(Stored data entries)
---------------

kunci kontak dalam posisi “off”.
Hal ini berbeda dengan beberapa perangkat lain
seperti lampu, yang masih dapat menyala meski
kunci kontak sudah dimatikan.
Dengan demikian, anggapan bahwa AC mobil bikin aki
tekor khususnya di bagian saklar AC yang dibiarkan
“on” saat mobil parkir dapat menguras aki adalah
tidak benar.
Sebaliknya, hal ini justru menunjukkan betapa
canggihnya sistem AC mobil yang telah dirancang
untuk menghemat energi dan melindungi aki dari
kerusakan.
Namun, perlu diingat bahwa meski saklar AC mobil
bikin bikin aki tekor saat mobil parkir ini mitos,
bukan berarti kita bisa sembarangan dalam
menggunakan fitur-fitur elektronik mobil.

---------------

Convert the lines in the records above into a JSON list of strings, one string per line, leaving out any blank lines.

* _Result_:
[
  "kunci kontak dalam posisi “off”.",
  "Hal ini berbeda dengan beberapa perangkat lain",
  "seperti lampu, yang masih dapat menyala meski",
  "kunci kontak sudah dimatikan.",
  "Dengan demikian, anggapan bahwa AC mobil bikin aki",
  "tekor khususnya di bagian saklar AC yang dibiarkan",
  "“on” saat mobil parkir dapat menguras aki adalah",
  "tidak benar.",
  "Sebaliknya, hal ini justru menunjukkan betapa",
  "canggihnya sistem AC mobil yang telah dirancang",
  "untuk menghemat energi dan melindungi aki dari",
  "kerusakan.",
  "Namun, perlu diingat bahwa meski saklar AC mobil",
  "bikin bikin aki tekor saat mobil parkir ini mitos,",
  "bukan berarti kita bisa sembarangan dalam",
  "menggunakan fitur-fitur elektronik mobil."
]